DESCRIPTION OF THE TASK
Copy out each line of the data that contains "supports".

[Dataset entries]
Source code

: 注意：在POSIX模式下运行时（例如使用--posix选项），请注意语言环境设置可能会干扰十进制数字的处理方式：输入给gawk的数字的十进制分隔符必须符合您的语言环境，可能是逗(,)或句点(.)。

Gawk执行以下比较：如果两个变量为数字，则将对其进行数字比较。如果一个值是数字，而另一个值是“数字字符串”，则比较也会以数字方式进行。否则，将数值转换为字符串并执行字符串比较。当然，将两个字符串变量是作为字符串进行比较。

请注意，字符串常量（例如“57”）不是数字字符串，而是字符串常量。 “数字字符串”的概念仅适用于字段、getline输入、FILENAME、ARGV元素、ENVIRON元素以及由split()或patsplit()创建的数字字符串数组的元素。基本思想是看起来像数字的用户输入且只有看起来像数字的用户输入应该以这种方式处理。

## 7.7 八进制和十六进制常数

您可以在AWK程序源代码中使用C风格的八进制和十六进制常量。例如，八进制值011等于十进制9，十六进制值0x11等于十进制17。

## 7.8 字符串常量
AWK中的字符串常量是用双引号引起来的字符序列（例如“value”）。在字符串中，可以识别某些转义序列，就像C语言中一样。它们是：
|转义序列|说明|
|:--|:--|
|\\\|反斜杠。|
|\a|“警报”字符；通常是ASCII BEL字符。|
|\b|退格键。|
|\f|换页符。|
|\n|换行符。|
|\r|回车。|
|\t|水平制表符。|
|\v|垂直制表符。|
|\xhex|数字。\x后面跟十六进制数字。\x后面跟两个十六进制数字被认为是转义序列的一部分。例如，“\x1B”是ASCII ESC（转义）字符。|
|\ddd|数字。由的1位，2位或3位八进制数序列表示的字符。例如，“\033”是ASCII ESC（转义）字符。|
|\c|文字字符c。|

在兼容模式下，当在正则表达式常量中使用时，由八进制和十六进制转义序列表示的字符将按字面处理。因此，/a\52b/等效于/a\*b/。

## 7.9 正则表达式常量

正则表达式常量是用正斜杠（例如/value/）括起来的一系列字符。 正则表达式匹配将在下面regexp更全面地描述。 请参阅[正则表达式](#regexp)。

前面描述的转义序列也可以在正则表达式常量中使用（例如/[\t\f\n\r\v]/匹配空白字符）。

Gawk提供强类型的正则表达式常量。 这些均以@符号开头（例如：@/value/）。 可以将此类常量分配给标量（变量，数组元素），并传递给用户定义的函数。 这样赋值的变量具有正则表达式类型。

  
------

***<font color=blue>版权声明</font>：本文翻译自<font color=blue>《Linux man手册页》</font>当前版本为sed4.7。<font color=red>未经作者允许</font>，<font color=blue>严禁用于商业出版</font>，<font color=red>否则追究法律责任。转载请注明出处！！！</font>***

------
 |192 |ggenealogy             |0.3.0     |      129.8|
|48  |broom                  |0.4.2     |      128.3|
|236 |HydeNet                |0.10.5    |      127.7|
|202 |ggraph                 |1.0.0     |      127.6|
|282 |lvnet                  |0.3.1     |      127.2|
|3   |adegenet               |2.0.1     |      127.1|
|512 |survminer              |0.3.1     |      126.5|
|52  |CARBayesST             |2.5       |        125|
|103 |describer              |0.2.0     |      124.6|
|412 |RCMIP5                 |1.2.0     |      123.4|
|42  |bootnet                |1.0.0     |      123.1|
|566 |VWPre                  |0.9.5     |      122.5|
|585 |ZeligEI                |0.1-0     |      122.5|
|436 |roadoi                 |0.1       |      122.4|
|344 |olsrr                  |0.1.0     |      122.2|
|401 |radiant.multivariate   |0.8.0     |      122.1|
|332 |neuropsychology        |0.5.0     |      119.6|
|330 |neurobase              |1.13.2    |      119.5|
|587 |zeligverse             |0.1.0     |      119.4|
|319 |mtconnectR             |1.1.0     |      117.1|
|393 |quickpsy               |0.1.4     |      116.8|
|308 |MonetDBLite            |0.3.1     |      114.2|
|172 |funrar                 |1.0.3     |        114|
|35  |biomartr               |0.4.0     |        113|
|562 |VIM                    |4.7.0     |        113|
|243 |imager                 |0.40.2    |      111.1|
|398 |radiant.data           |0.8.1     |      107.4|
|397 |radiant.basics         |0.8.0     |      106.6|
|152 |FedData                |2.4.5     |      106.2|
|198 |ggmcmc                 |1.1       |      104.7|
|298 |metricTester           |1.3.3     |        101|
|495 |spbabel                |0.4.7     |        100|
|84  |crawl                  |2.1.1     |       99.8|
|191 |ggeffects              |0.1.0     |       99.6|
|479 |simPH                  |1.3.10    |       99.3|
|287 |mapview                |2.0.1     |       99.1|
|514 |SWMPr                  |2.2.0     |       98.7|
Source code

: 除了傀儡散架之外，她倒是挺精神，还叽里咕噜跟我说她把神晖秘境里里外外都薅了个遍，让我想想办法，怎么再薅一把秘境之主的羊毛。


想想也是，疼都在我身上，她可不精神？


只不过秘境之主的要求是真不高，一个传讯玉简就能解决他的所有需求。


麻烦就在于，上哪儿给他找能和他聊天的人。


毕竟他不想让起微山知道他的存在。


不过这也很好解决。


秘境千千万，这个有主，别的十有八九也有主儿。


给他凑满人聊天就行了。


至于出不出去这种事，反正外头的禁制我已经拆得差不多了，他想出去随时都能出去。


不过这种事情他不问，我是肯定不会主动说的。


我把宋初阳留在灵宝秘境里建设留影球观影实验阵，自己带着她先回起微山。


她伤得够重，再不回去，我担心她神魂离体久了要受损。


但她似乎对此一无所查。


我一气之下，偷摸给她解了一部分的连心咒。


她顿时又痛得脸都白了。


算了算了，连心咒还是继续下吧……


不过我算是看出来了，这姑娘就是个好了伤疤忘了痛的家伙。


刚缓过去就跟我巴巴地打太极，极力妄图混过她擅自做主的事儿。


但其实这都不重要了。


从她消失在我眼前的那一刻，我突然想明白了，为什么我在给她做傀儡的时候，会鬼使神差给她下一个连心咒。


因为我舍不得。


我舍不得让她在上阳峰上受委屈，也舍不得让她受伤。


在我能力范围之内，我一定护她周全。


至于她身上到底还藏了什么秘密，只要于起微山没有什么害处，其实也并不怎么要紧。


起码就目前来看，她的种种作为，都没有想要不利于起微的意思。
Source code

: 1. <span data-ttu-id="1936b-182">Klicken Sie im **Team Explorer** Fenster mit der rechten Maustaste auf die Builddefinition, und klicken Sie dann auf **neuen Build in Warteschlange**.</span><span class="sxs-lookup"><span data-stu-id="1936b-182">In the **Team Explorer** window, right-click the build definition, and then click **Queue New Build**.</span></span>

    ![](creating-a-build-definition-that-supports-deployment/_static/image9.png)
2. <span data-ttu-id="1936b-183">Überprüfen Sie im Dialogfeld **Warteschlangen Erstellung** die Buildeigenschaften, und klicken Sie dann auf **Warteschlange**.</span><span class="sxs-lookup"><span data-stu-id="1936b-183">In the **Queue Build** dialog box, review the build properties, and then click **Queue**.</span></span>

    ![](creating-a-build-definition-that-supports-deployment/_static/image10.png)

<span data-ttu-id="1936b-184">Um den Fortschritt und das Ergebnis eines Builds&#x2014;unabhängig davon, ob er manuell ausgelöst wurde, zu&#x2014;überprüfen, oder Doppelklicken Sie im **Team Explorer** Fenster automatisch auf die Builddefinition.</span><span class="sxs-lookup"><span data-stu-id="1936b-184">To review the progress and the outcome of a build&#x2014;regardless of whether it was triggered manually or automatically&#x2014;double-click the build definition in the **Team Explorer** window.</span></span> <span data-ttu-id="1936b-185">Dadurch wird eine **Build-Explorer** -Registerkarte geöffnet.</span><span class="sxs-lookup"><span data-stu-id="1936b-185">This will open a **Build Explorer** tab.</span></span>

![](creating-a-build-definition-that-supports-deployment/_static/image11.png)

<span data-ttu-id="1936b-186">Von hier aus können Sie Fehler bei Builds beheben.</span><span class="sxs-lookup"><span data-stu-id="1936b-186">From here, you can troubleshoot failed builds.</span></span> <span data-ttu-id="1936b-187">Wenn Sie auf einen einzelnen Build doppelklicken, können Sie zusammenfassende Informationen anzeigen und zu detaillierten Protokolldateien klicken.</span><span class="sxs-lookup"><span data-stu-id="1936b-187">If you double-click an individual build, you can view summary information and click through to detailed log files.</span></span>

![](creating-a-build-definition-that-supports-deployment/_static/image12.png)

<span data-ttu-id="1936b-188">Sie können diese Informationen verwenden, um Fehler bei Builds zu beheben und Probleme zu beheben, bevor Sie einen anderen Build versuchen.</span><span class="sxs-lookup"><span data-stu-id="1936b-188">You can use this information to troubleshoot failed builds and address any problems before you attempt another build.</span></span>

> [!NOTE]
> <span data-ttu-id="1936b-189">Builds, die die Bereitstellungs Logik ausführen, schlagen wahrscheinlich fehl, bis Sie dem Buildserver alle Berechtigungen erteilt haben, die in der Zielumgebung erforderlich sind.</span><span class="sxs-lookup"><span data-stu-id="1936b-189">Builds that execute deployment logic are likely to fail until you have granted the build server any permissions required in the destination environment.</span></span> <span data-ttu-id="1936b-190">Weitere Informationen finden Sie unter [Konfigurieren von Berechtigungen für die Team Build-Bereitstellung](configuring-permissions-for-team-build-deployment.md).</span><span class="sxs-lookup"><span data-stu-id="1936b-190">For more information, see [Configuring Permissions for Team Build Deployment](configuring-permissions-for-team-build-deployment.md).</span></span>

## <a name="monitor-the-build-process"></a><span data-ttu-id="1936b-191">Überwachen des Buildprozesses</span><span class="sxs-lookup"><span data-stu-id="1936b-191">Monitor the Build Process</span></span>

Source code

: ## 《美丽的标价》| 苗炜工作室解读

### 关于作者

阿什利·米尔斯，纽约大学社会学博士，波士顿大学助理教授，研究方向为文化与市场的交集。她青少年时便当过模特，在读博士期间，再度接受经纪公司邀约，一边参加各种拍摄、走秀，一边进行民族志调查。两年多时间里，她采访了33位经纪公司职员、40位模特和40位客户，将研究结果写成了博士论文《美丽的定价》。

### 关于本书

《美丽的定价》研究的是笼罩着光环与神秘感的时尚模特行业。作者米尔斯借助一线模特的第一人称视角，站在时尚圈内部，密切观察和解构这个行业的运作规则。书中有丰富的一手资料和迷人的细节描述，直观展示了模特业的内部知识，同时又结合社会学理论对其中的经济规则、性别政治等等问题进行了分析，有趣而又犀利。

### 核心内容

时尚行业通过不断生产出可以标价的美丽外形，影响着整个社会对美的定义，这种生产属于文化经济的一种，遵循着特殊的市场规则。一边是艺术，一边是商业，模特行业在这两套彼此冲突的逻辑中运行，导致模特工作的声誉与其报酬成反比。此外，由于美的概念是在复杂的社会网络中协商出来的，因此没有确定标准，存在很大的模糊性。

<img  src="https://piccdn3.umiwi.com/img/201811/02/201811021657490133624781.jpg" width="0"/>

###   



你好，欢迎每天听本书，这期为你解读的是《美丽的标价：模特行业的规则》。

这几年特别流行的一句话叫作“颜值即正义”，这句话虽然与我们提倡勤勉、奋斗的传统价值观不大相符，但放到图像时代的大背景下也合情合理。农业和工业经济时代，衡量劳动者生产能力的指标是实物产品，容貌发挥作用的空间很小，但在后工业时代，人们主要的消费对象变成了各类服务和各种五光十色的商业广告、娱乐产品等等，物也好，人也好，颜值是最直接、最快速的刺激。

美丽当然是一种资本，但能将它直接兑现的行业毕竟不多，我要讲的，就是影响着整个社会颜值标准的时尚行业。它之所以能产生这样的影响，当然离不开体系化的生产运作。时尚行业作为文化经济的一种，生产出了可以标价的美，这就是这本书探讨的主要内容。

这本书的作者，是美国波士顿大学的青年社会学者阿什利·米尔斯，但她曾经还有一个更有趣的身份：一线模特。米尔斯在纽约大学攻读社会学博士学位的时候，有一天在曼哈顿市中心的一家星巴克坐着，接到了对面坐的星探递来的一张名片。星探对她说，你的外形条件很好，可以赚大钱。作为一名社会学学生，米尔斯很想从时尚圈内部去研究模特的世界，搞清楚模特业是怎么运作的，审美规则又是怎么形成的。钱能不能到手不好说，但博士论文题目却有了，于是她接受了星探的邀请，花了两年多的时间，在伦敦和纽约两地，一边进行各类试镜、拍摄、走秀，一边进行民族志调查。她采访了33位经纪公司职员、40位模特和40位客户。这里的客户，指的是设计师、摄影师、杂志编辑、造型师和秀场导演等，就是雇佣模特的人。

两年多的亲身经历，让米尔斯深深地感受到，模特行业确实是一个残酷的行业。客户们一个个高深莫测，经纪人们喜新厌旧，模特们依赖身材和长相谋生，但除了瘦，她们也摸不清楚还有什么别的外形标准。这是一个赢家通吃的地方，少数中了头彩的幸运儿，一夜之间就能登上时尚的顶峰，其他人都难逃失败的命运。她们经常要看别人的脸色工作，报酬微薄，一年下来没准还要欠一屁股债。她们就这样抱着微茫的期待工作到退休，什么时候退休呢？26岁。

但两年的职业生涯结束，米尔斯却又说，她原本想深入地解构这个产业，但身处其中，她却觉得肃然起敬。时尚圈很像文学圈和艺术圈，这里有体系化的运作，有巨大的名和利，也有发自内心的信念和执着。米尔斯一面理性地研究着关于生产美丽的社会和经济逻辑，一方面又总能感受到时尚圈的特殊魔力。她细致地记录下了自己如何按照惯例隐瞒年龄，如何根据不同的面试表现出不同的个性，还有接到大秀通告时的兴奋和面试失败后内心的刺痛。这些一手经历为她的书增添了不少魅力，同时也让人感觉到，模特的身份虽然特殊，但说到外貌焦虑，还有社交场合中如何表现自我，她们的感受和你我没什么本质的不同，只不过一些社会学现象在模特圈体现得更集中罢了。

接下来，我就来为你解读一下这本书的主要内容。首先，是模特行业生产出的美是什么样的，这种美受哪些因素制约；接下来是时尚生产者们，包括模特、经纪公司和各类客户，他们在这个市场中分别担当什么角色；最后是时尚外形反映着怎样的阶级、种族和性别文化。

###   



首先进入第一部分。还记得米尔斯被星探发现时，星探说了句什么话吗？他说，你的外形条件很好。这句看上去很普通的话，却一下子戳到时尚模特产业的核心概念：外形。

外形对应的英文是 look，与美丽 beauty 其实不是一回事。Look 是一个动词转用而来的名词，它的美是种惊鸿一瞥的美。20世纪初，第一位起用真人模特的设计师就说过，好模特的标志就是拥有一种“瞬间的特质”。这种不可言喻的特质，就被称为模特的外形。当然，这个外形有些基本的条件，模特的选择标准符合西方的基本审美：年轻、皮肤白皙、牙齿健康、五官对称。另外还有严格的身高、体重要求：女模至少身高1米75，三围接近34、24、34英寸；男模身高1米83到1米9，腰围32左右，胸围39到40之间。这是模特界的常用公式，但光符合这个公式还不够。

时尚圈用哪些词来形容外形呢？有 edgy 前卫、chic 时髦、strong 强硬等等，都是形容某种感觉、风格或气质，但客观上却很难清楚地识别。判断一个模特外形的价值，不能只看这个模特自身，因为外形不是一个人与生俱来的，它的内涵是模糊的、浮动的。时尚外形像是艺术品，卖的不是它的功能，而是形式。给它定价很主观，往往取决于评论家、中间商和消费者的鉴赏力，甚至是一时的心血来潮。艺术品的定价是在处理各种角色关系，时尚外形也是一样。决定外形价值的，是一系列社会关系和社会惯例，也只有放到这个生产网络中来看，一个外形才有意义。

TASK RESULT
    ![](creating-a-build-definition-that-supports-deployment/_static/image9.png)
    ![](creating-a-build-definition-that-supports-deployment/_static/image10.png)
![](creating-a-build-definition-that-supports-deployment/_static/image11.png)
![](creating-a-build-definition-that-supports-deployment/_static/image12.png)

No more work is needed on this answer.